Recent developments have included a shift towards more efficient pivot irrigation and much improved management of footrot through tagging and testing.

Since 1958, the station has been owned and managed by the Paterson family; Jim Paterson purchased the land that year and then, a decade later, Martin and Hilary Paterson took it over. Current owners Andrew and Tracy Paterson were next to take the reins in 2014.

They are managing 8700 hectares of high country tussock land and pasture, stocked by 19,200 fine wool Polwarths (including stud ewes and rams) and around 1000 Hereford cattle.

The Paterson family’s strong focus on performance recording, dating back to 1979, has produced an award winning stud and flock.

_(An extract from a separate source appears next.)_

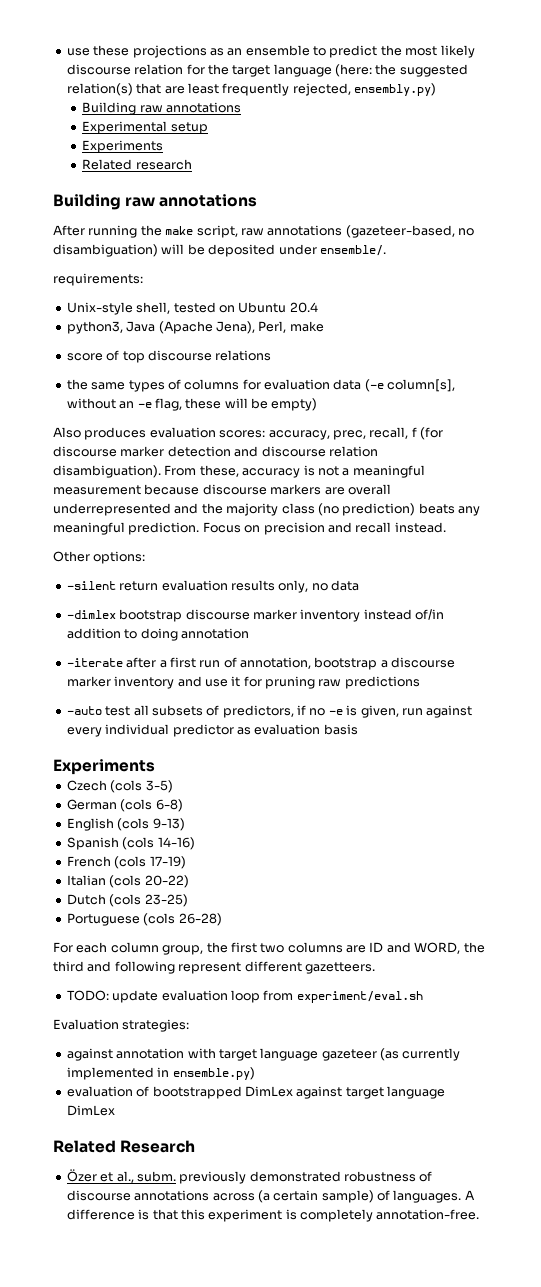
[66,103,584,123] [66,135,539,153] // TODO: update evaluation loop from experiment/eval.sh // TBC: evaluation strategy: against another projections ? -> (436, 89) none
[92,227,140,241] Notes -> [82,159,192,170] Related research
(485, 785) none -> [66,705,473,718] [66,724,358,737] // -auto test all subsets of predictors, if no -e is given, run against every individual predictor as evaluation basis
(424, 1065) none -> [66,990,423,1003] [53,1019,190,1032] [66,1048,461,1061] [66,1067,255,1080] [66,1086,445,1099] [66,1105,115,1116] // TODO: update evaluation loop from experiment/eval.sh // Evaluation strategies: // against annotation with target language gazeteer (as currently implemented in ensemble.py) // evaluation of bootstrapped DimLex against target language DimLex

Martin and Hilary sourced many of their top rams from Australia and for many years Hilary recorded all the genetic information by hand.

Today, Tracy keeps on top of Matakanui’s stud records using a cloudbased programme called Macrostock and every animal is tagged and tracked through electronic identification (EID).

“We’ve been using Macrostock since 2011 and it has been really good,” Tracy says. “Every stud lamb is coded and tagged into our system at birth and the majority are then EID tagged at tailing.”

That coding system makes it much easier to keep track of bloodlines, eliminating any risk of inbreeding within the stud. Detailed records are also generated from shearing when fleece weights are measured and samples taken to assess wool quality.

Every stud sheep gets a new set of data from shearing every year and any changes in micron and other wool traits are tracked. Ram hoggets undergo genetic testing for footrot, cold tolerance and other factors.

“All the information gets loaded into the computer. We’re recording data all the time. The data then gets sent to Merino Select in Australia a few times a year and comes back as estimated breeding values (EBVs).”

Additionally, the station brings a sheep classer over from Kangaroo Island, Australia every March to run an expert eye over their animals.

Andrew and Tracy have been working with Merino New Zealand on a project to develop an estimated breeding value (EBV) for footrot. This project is on track to provide ram breeders with a new tool to predict an animal’s genetic resistance to footrot.

It is an exciting development for Andrew and Tracy, who have been very successful in their ongoing drive to reduce footrot at Matakanui.

Large-scale irrigation from 2015 has also paid dividends for the station, with 130 hectares now under pivot.

Matakanui Polwarths are proven show champions over many years, sparking stud sales not just domestically but also to the United States and South America. The station’s fine wool and quality lamb tradition is looking secure going forward.

A 10 year contract has been signed with Icebreaker and the station has a strong lamb supply relationship with Silere.